Offered in Worship at Broadway Baptist Church, Louisville
December 5, 2010
Rev. Chris Caldwell, Pastor
A note about this prayer: Before offering the prayer, I explained to the congregation that in Eastern expressions of Christianity, visual images are often used as a way to focus during prayer. I then explained the four images forming the foundation of the prayer I was about to offer. The first was an empty manger placed where normally our pulpit rests. The second was an image of angels at the base of our stained glass window behind the pulpit. The third was the images of Jesus at his baptism in the stained glass. The fourth was the image of a dove descending upon Jesus, also depicted in the stained glass. Before offering the prayer, I encouraged congregants to pray with their eyes open if those chose to, or with their eyes closed, and assured them their prayers would be heard either way.
Let us pray
How strange it is, 0 God, to bow before an empty wooden box resting on rickety legs. How daring it is to look for power where there is emptiness.
But this is what we do.
We worship, and we wait.
Waiting as people unaccustomed to mangers, but familiar with emptiness.
We wait as people who know the emptiness of grief, of a place at the table not filled this year.
We wait as people who know the emptiness of illness, of bodies robbed of strength.
We wait as people who know the emptiness that comes from chasing after the thing we know will satisfy, but which does not.
We wait as people who know the emptiness of promises made but not kept.
We come seeking more than emptiness, which is why we find hope in the angels above the manger. Angels come to proclaim the good news of a child who is more than a child, but rather a king, and the good news of a manger that is more than a manger, but rather a throne. Angels come to proclaim Immanuel, God among us.
Send the angels to us, too, Lord. Send them to remind us that "unto us," a child has been born, who is a savior.
Send through them the promise that your Spirit comes first and foremost to the empty places.
But beyond even the angels, help us to see the promise of Christ above them. Show us the faithful Christ, his arms outstretched. Show us Immanuel, God among us, who journeyed from a wooden manger to the seeming emptiness of a wooden cross.
Show us the living Christ, who humbled himself, so that he might be exalted. Show us the living Christ, who emptied himself so that our spirits might be filled.
Forgive us when we settle for empty things. Fill us with the fullness of Christ's love and grace.
And on this Sunday when we light the candle of Peace, may the peace of your Spirit descend upon us even as the it descended upon Christ.
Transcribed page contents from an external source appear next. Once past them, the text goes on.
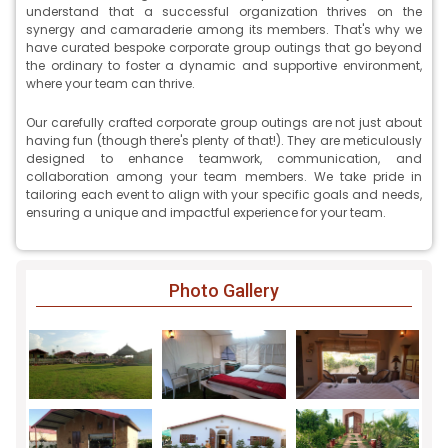
understand that a successful organization thrives on the
synergy and camaraderie among its members. That's why we
have curated bespoke corporate group outings that go beyond
the ordinary to foster a dynamic and supportive environment,
where your team can thrive.
Our carefully crafted corporate group outings are not just about
having fun (though there's plenty of that!). They are meticulously
designed to enhance teamwork, communication, and
collaboration among your team members. We take pride in
tailoring each event to align with your specific goals and needs,
ensuring a unique and impactful experience for your team.
Photo Gallery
Fill us with your Spirit, Lord.
But forgive us if we settle merely for being receptacles of your Spirit. Help us to be instruments of your peace. Let us not forget the image of the disciples standing behind Christ. Teach us, like them, to follow. And make the circle complete by leading us to empty places and to empty people, so we might do our part to bring there the fullness of your love, and the peace of your Spirit.